DATA TO USE |
##########
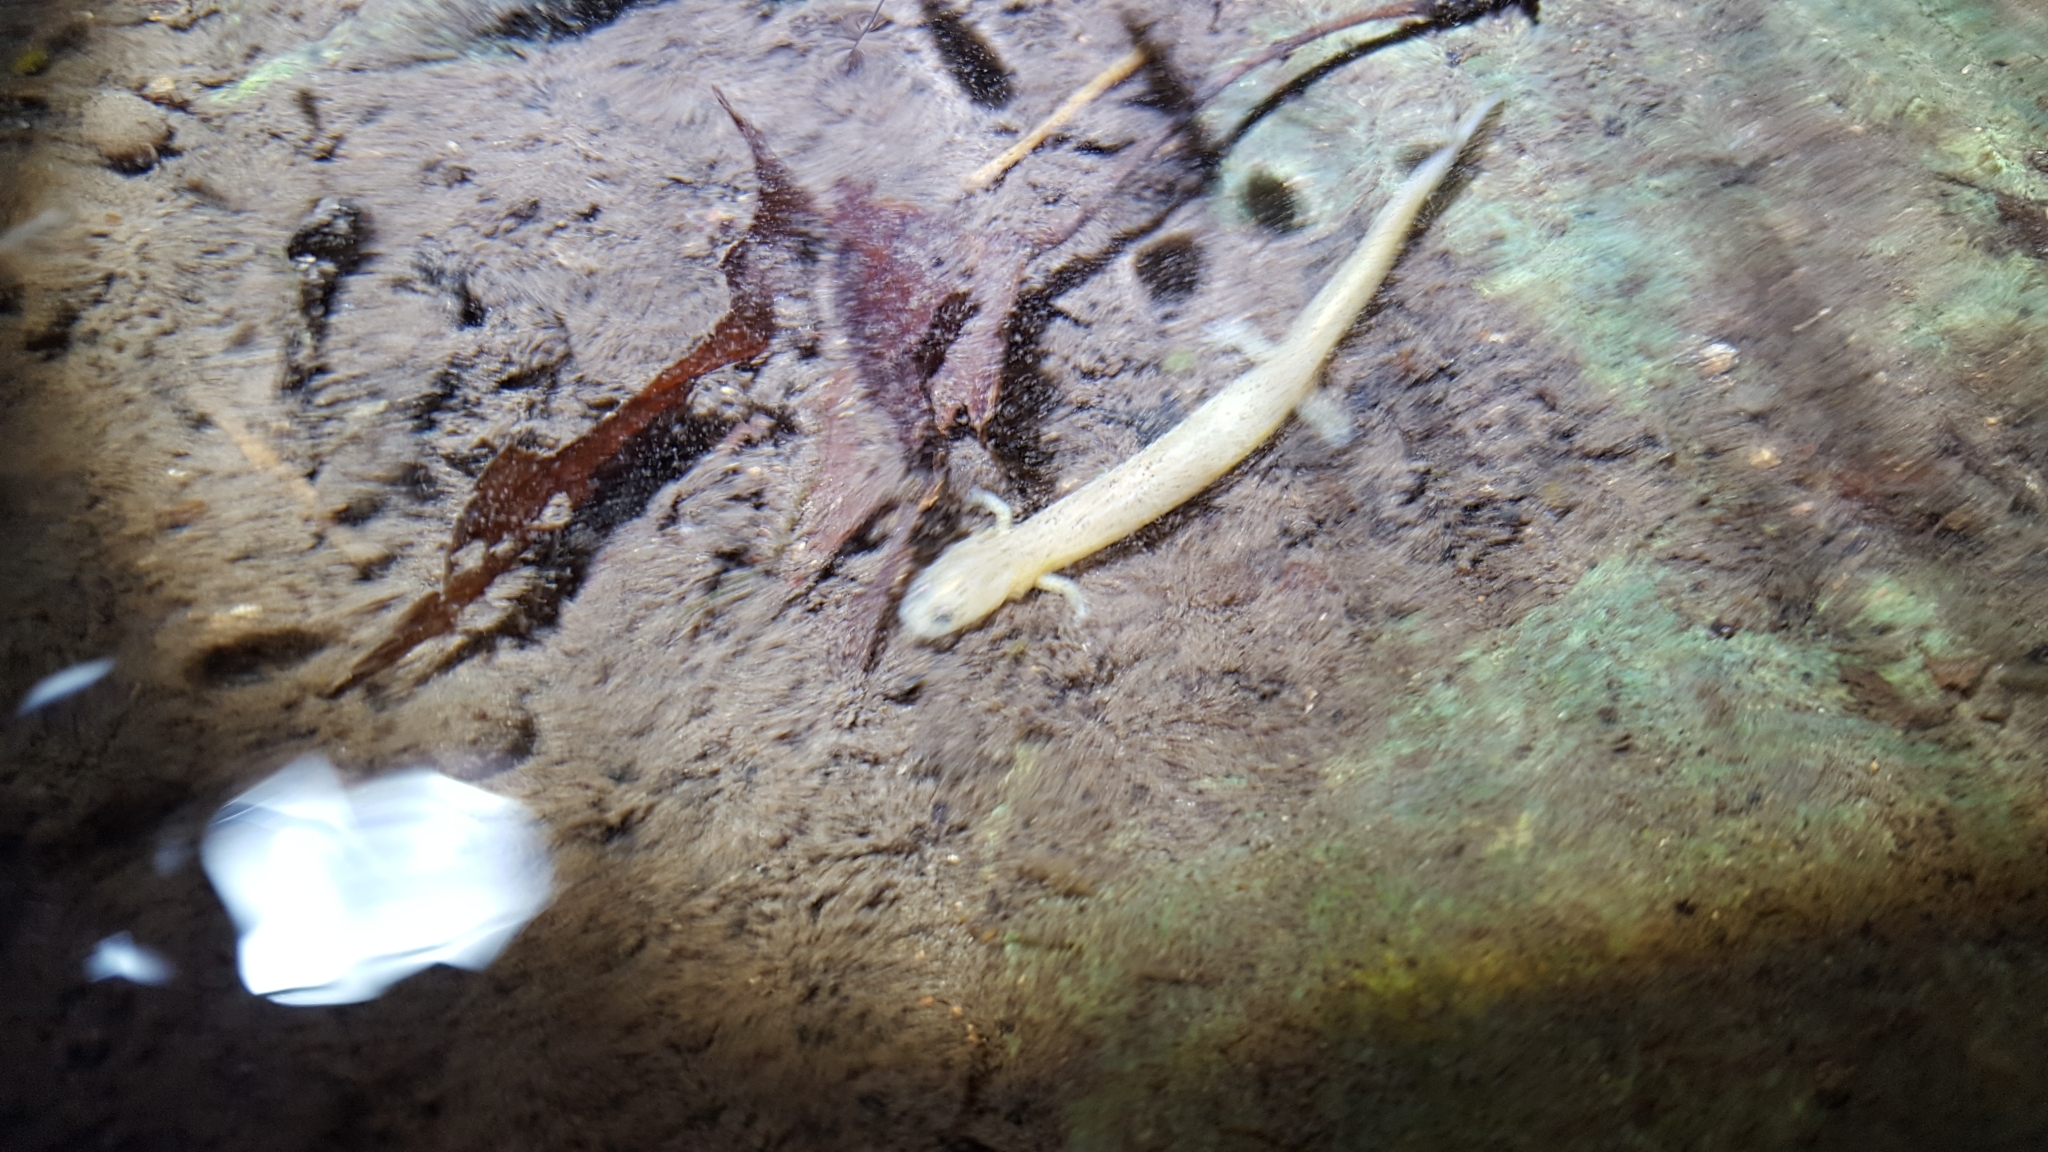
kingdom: Animalia
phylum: Chordata
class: Amphibia
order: Caudata
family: Plethodontidae
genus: Eurycea
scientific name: Eurycea tynerensis
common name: Oklahoma salamander
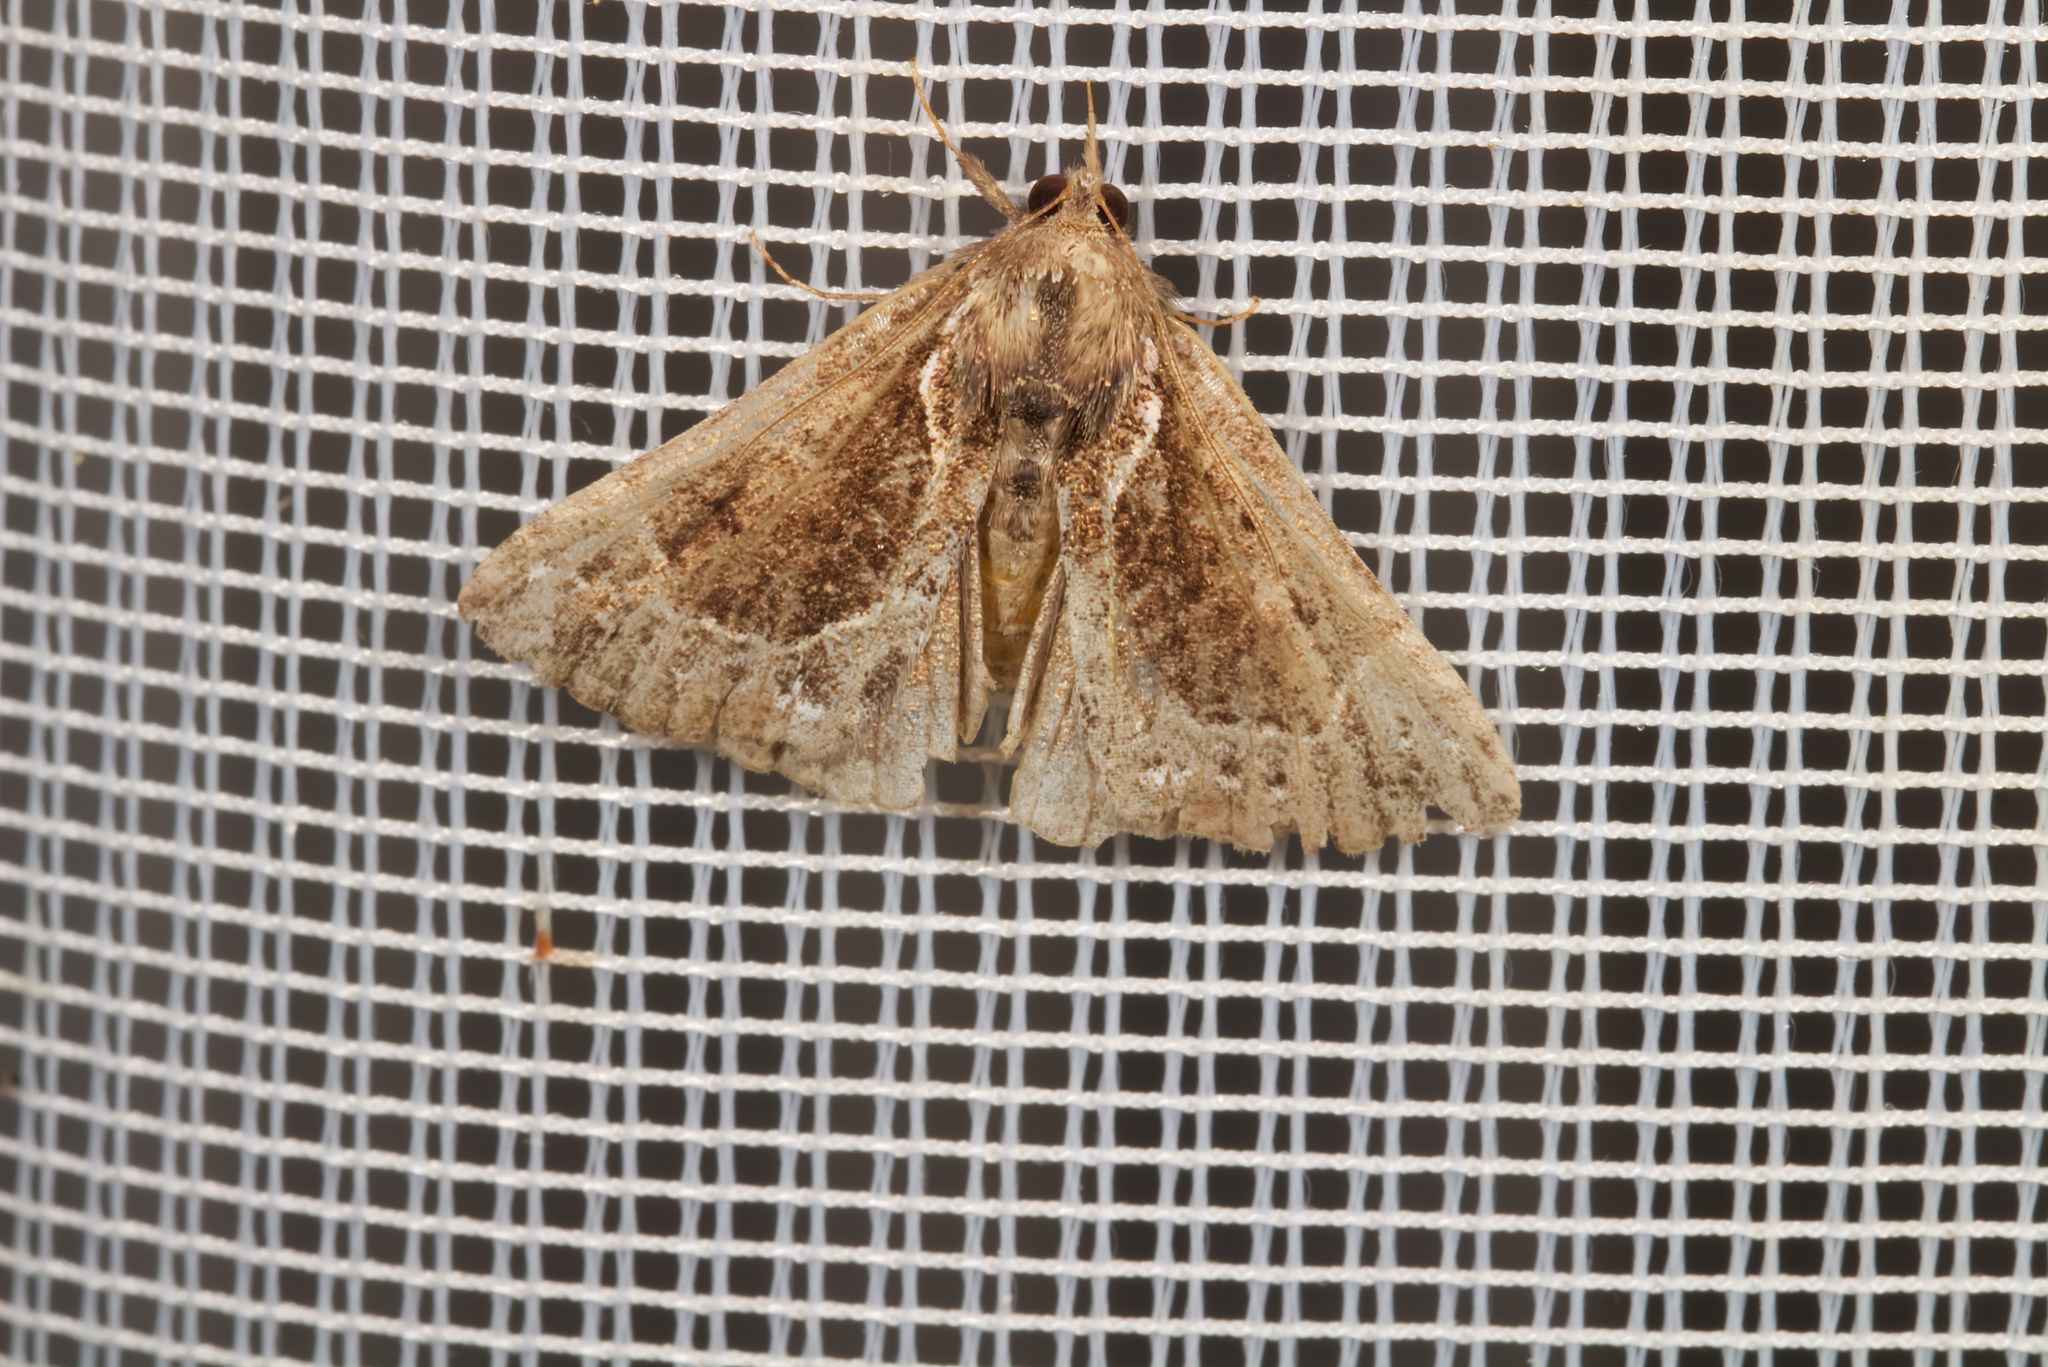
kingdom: Animalia
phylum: Arthropoda
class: Insecta
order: Lepidoptera
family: Erebidae
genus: Hypena
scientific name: Hypena crassalis
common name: Beautiful snout
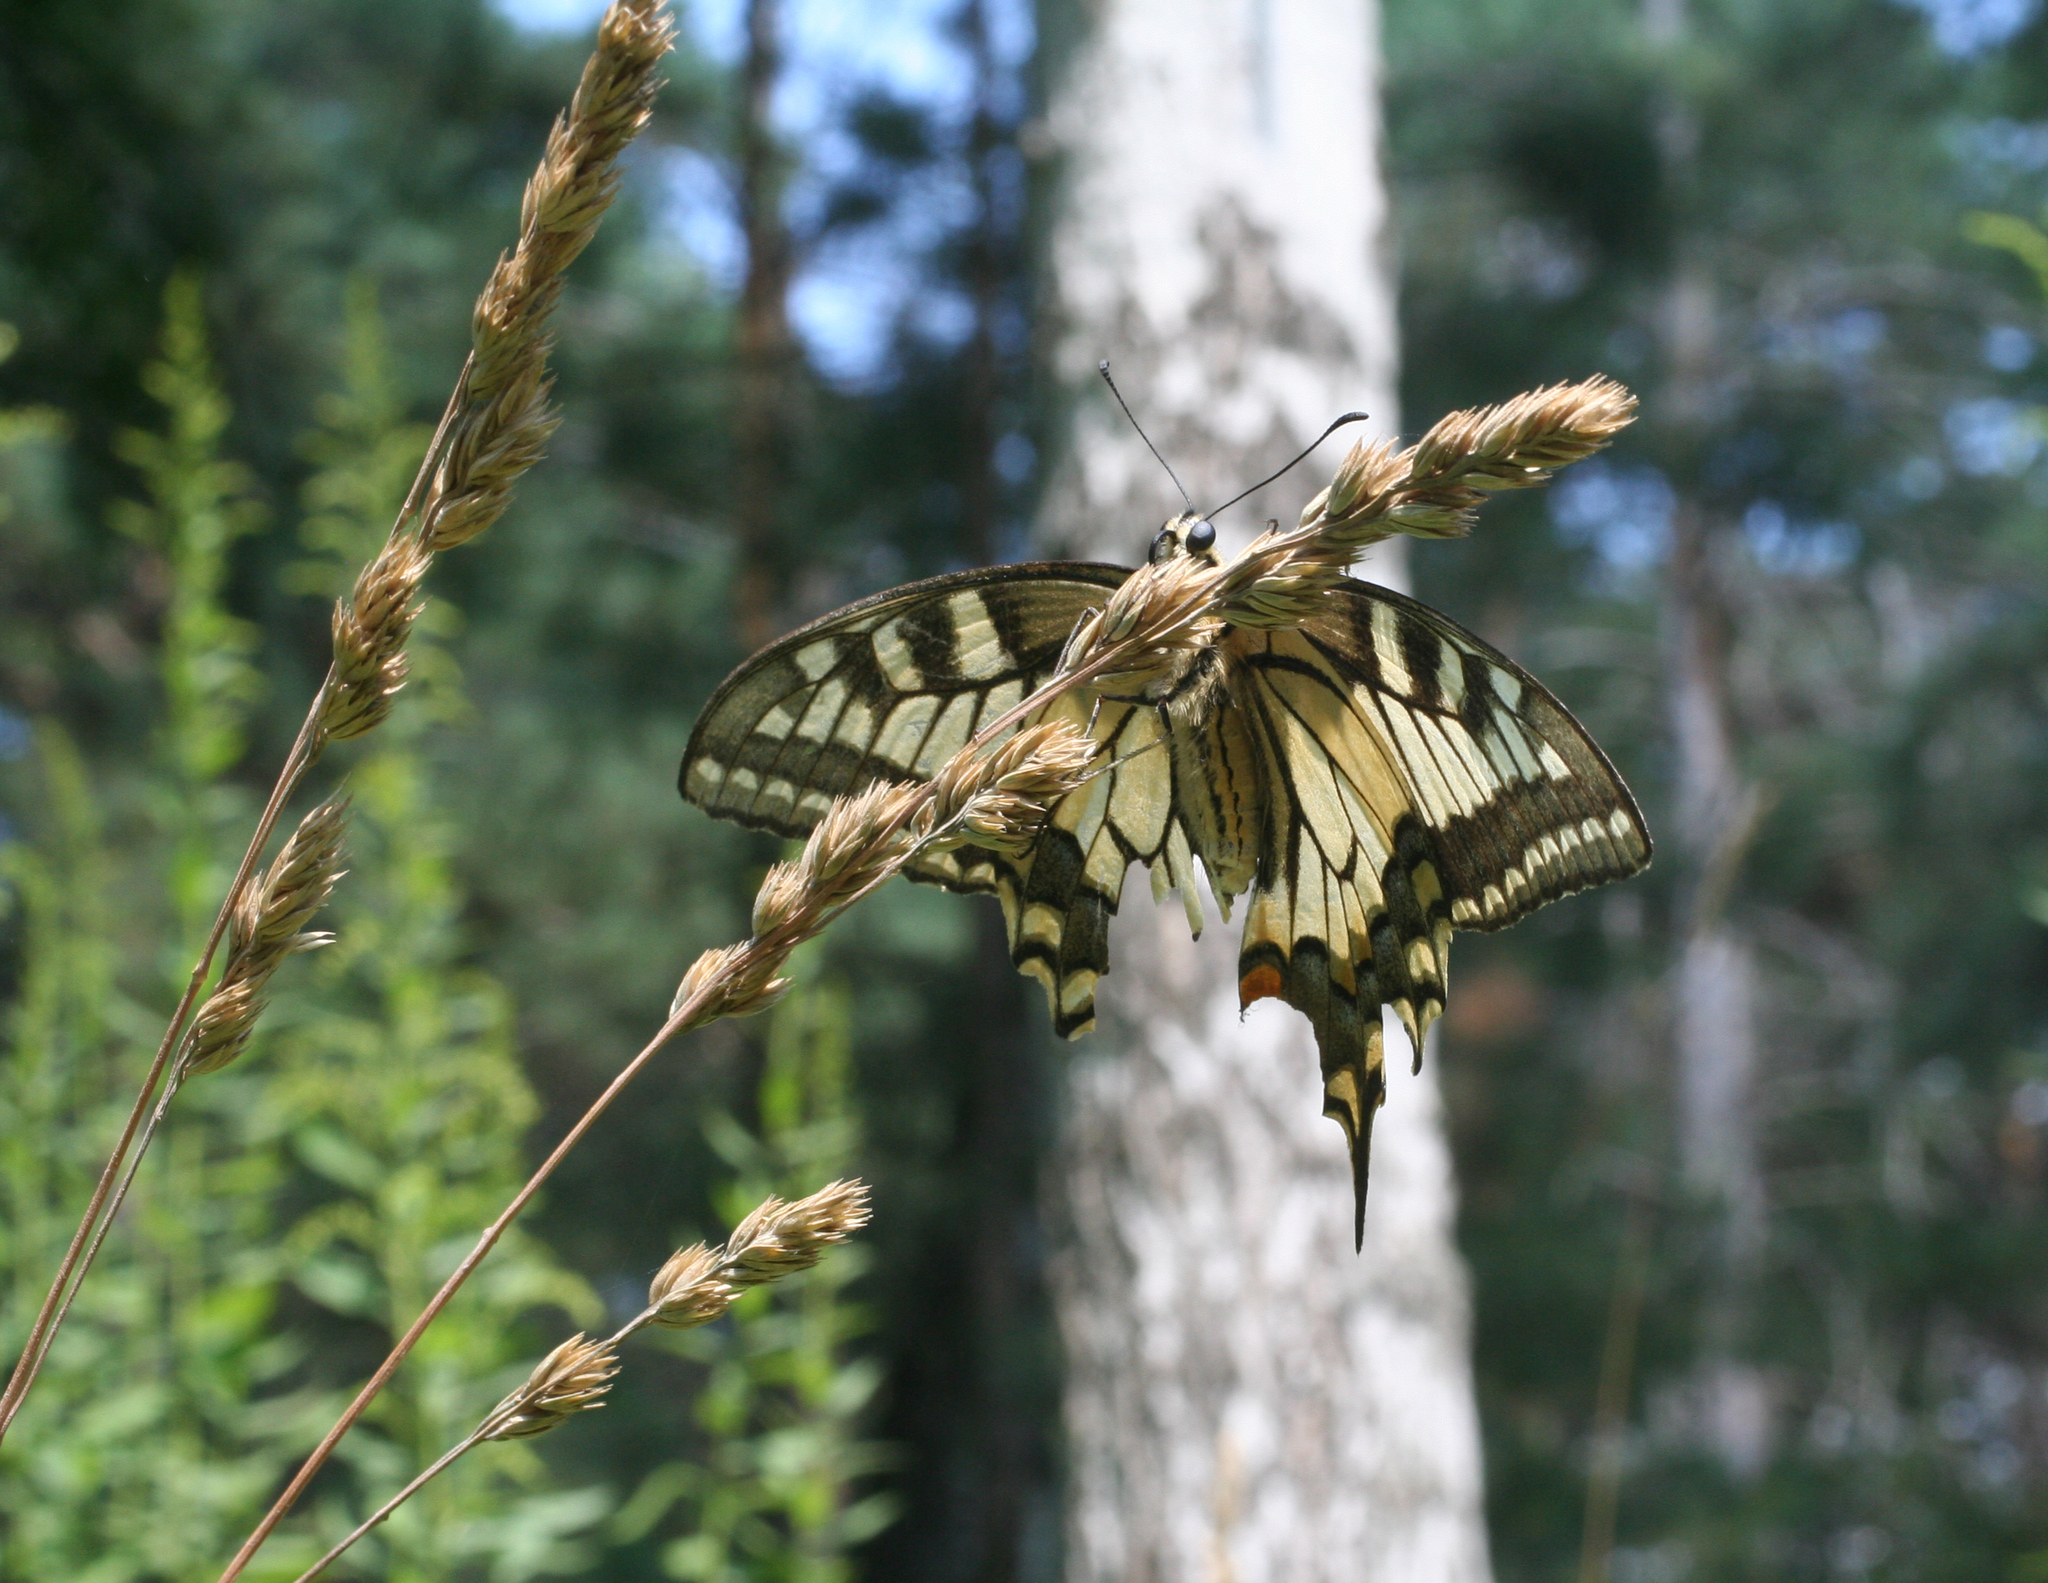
##########
TASK BRIEF | Copy out, word for word, the lines from the one containing "class: Amphibia" through the end of the records, keeping both ends and leaving out the pictures.

FINAL ANSWER |
class: Amphibia
order: Caudata
family: Plethodontidae
genus: Eurycea
scientific name: Eurycea tynerensis
common name: Oklahoma salamander
kingdom: Animalia
phylum: Arthropoda
class: Insecta
order: Lepidoptera
family: Erebidae
genus: Hypena
scientific name: Hypena crassalis
common name: Beautiful snout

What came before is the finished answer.